Copy the records word for word, from their first line through the line containing "0: (15, 246)", both lines included.

* [Dataset extract]:
┄┄┄┄┄┄┄┄┄┄

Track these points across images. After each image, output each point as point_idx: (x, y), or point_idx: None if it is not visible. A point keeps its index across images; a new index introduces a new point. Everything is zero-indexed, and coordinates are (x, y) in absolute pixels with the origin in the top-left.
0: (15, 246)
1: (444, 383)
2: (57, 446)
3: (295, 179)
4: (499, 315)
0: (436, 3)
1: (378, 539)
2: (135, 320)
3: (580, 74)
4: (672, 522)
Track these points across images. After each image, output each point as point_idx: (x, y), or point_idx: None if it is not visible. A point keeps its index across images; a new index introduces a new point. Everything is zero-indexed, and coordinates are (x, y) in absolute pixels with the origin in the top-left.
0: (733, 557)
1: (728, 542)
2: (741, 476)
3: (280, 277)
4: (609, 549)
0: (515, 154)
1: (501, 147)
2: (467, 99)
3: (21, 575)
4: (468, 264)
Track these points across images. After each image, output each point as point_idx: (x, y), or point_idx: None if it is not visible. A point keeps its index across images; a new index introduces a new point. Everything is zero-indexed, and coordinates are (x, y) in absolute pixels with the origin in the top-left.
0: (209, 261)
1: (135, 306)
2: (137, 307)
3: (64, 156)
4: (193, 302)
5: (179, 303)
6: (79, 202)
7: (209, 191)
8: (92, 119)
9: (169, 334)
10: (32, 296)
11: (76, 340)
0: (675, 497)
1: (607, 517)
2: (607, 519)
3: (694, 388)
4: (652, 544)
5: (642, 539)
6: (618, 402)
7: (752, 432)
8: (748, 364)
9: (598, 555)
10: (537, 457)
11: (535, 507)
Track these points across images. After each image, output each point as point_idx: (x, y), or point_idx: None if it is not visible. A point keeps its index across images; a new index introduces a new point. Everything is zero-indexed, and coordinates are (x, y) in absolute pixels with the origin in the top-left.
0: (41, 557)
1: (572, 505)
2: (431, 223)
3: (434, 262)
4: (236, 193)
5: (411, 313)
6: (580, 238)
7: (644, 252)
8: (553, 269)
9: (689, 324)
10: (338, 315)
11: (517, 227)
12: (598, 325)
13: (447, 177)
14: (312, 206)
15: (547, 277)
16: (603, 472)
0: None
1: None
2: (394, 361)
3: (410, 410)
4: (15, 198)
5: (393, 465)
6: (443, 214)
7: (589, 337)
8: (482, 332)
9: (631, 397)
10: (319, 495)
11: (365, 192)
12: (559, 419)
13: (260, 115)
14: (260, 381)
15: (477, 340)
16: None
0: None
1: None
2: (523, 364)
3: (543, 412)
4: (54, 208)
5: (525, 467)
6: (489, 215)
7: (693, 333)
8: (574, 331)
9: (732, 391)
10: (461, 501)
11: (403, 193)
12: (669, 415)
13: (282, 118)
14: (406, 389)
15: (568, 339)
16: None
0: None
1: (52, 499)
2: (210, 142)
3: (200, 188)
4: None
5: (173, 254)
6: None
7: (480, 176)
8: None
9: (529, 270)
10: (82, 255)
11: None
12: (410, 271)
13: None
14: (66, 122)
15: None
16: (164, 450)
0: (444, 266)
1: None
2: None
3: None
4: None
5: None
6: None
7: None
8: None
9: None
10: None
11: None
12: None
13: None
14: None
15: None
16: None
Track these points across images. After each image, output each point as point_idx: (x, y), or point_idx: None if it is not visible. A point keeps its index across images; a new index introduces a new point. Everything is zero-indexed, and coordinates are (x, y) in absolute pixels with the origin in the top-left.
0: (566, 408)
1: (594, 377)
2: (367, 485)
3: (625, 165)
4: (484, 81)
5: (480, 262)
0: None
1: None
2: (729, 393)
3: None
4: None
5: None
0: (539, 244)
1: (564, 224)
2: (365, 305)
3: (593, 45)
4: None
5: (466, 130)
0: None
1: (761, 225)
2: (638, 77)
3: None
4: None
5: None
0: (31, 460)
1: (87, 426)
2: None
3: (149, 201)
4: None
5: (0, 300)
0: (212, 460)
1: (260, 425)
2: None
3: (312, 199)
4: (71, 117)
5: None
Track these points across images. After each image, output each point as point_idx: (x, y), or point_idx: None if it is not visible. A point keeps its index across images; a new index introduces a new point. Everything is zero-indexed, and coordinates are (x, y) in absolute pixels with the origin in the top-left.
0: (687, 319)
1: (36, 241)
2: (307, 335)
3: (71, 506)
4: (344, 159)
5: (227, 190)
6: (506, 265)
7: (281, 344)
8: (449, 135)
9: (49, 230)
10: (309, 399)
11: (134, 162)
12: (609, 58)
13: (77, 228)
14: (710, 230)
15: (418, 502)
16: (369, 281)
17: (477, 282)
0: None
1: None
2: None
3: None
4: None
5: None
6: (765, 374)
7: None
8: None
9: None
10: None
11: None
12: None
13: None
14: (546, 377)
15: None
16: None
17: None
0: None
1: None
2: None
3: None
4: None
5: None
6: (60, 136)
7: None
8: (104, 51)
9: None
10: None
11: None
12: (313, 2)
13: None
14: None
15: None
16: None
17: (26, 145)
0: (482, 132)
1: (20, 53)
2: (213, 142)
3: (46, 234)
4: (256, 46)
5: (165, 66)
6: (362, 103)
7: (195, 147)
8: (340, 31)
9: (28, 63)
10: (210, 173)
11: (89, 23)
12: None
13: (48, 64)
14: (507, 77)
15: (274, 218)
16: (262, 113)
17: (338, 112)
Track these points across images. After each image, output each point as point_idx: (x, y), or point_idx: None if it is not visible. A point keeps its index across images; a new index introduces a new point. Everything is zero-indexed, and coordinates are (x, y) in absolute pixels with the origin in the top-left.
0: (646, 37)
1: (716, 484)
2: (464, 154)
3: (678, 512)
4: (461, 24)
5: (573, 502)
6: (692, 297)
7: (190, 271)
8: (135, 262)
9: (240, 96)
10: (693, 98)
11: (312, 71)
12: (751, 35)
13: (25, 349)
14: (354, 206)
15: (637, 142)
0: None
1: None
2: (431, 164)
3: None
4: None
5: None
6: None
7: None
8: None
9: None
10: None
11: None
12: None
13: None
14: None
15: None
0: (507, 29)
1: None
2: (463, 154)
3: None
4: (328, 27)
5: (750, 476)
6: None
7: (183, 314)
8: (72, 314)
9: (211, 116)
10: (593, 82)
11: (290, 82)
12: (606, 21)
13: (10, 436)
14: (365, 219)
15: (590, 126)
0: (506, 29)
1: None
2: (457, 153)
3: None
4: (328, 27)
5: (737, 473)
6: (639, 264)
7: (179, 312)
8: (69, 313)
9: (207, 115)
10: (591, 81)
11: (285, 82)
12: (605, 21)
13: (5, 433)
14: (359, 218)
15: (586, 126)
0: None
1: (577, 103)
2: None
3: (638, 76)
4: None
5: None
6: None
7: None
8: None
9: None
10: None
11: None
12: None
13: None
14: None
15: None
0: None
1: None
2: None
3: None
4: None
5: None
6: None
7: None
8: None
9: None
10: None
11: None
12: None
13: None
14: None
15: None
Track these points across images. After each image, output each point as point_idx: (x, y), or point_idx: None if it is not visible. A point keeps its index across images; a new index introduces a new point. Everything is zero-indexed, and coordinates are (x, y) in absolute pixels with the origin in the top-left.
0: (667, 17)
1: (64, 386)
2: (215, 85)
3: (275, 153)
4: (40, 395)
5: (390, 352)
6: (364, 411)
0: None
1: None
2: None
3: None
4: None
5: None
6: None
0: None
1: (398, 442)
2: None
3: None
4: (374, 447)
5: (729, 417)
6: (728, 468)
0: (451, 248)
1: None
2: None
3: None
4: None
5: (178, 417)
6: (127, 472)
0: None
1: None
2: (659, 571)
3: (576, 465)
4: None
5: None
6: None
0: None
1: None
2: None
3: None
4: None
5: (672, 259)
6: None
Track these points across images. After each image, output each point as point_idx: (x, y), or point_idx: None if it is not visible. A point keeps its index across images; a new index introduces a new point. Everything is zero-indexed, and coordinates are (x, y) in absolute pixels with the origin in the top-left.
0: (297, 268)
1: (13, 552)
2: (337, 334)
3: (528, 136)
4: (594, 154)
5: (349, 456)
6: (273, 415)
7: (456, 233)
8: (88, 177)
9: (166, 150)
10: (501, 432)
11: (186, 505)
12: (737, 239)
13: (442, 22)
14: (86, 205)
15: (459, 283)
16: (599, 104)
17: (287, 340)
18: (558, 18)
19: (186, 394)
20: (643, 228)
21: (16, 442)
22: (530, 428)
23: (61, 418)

┄┄┄┄┄┄┄┄┄┄

* [The result]:
Track these points across images. After each image, output each point as point_idx: (x, y), or point_idx: None if it is not visible. A point keeps its index across images; a new index introduces a new point. Everything is zero-indexed, and coordinates are (x, y) in absolute pixels with the origin in the top-left.
0: (15, 246)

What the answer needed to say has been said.